Have you ever stopped to consider the life span of a Word of the Day? Does it last until the end of your meeting before it is forgotten? Does it last until the end of Table Topics®? Or does it last only as long as it takes to announce what it is?
Shouldn’t it have a life after the meeting ends?
In theory, we select a Word of the Day to expand our vocabulary. More times than not, at least in my observation, it is merely something we do because we always have. All too often, it is not even used by anyone.
Why not? One reason is that it may not be a priority for the club. Some clubs require using it to win Best Table Topics Speaker. Others just want the word to be used and the use reported on, but they don’t really care if you do or don’t. It’s just there.
Personally, I usually forget to use the Word of the Day. I remember it only when the grammarian gives the report at the end of the meeting.

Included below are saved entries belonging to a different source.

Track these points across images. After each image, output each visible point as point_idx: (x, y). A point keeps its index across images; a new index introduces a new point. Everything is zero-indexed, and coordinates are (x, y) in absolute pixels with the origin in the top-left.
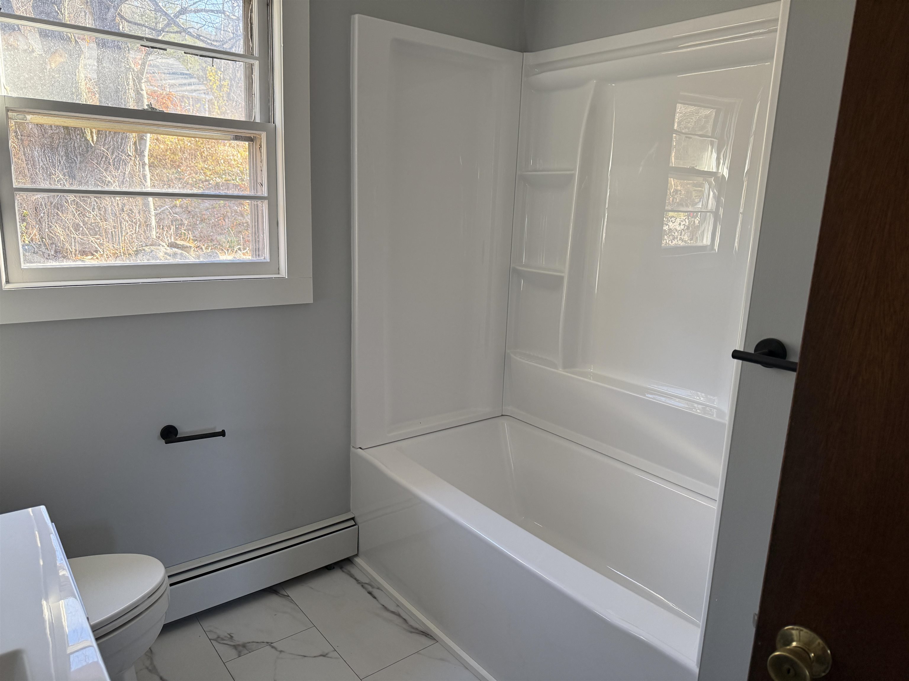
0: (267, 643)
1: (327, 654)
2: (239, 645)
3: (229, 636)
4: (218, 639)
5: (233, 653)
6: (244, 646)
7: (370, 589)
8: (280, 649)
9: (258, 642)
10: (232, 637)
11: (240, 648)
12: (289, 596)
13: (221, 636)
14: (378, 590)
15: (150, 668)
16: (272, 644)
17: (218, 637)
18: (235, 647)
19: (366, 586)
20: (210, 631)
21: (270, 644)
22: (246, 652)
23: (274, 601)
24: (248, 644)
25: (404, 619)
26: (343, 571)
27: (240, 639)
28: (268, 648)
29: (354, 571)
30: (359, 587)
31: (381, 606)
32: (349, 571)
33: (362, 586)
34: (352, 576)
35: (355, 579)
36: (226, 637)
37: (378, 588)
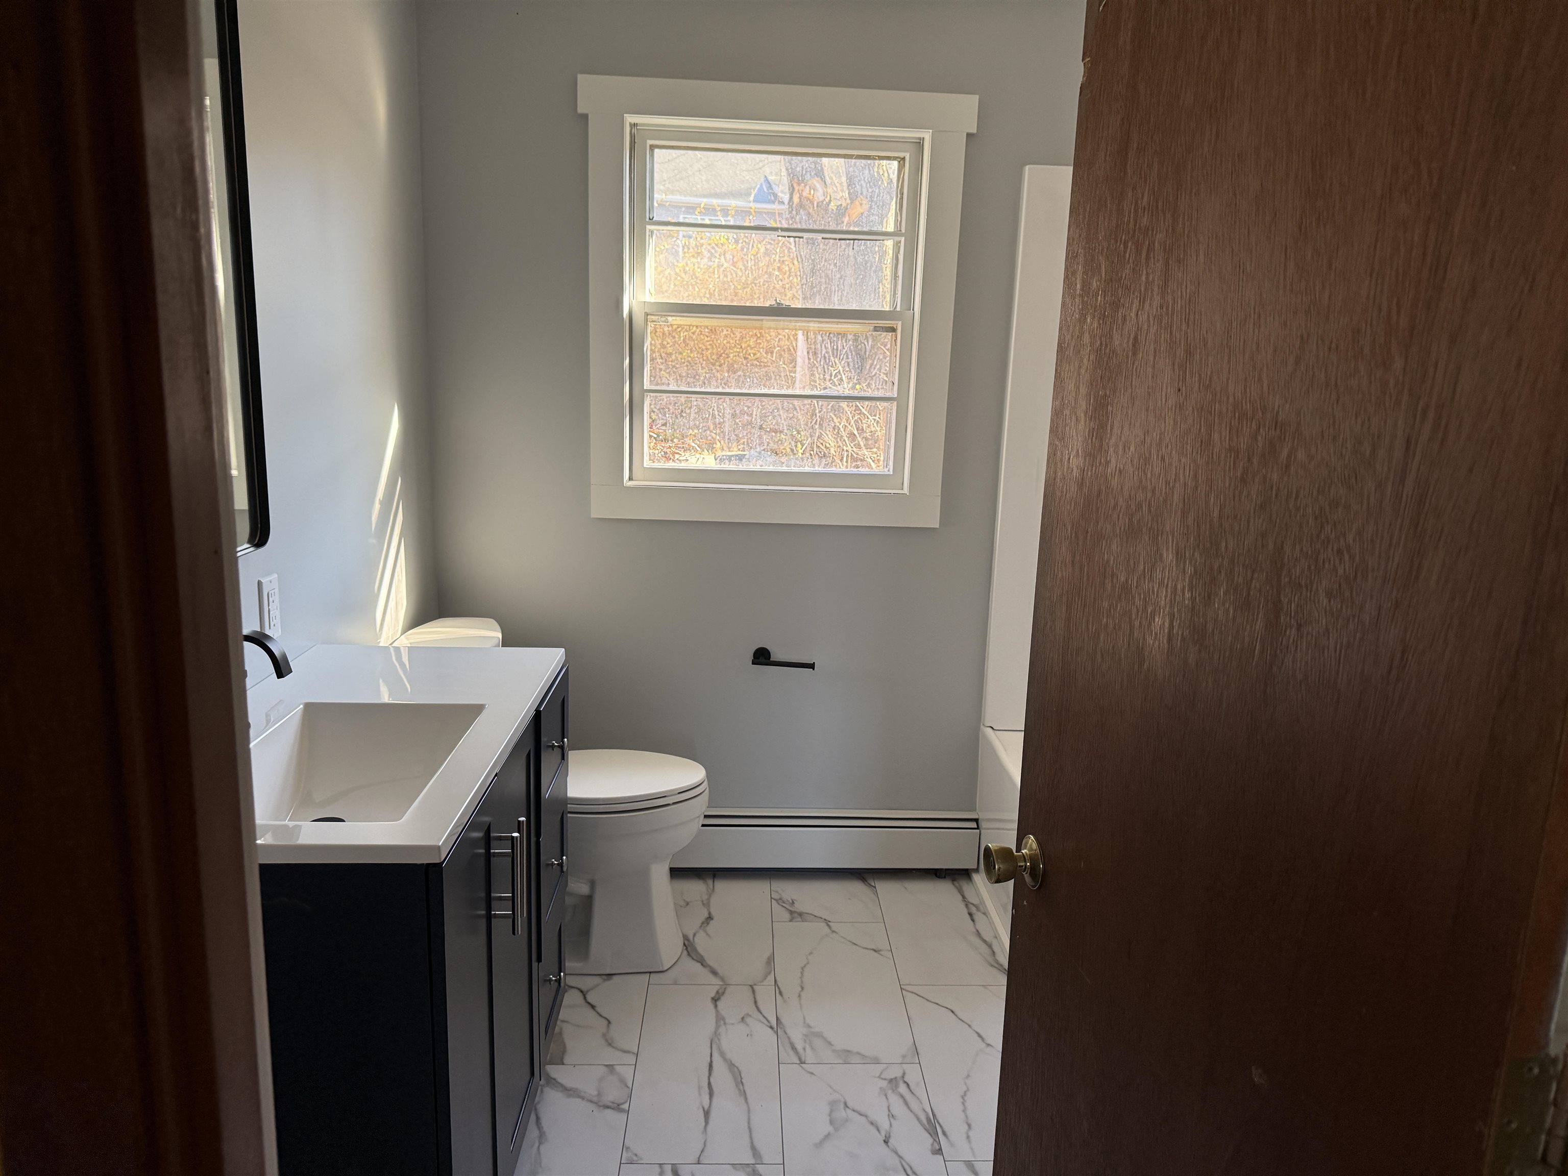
0: (825, 920)
1: (880, 950)
2: (795, 912)
3: (791, 901)
4: (780, 901)
5: (787, 916)
6: (801, 914)
7: (973, 910)
8: (834, 929)
9: (815, 916)
10: (793, 903)
11: (796, 915)
12: (875, 887)
13: (783, 899)
14: (983, 915)
15: (705, 902)
16: (829, 923)
17: (781, 899)
18: (791, 912)
19: (971, 906)
20: (777, 892)
21: (827, 922)
22: (800, 919)
23: (856, 887)
24: (806, 915)
25: (994, 952)
26: (953, 884)
27: (800, 907)
28: (824, 924)
29: (966, 887)
30: (962, 906)
31: (975, 930)
32: (961, 886)
33: (966, 905)
34: (961, 892)
35: (964, 897)
36: (788, 901)
37: (984, 914)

The word also might be ignored because it’s not easy to use in a sentence. In one of my first meetings, the Word of the Day was garbology, the study of an ancient culture by the study of its garbage dump. I did use it, although it was a stretch. Granted, after all those years, I still remember it, but I can assure you I don’t use it in everyday conversation—or any other conversation, for that matter.
What, then, makes for a good Word of the Day?
I suggest the word should stretch our vocabulary. But stretch it how? If you select a fancy word like acidulate, asseveration, or contumelious, would anyone use it? Probably not. But if they did, they would most likely butcher the pronunciation. Does anyone really learn a word they can’t pronounce? I suspect not.
The words listed in the above paragraph are not easy to say. Better to choose a word that is easy to say and whose meaning is easy to understand. And make it a word that has a high probability of being used in the outside world but is not necessarily common.
I find it best to select an adjective. It can frequently be applied in several situations. A verb can also be used. A noun, on the other hand, can often be so specific that it has limited use.
Where, then, do you get ideas for
the Word of the Day? One place is www.dictionary.com . It has a Word of the Day right on its homepage. Other dictionary websites may help as well.
I do a lot of reading. When I discover an interesting word or one I don’t know, I type it into a document on my computer. I then look up the word in the dictionary, logging its definition next to its listing. I have well over 1,000 words on my list. When I am responsible for the Word of the Day, I merely go and select one from there.
But how to make that word last for more than a fleeting moment? Perhaps we can issue a reminder during the club meeting of the word used in the previous two meetings. The grammarian can count and report the use of any/all three words at the end of the meeting. That might develop a habit of usage.
Granted, some words aren’t going to gain traction regardless of how many times you mention them. Garbology might be one of them. Surprising, I know! When that happens, make a note of it and don’t use words like that in the future. Or maybe if a word is not well used, the grammarian can ask the club why not. That could get members thinking about what makes a great word.
And I don’t remember ever hearing a General Evaluator comment on the effectiveness of the Word of the Day. Shouldn’t it at least get honorable—or dishonorable—mention?
I firmly believe that the Word of the Day can be a much more valuable part of the meeting than it is right now. Let’s make that happen.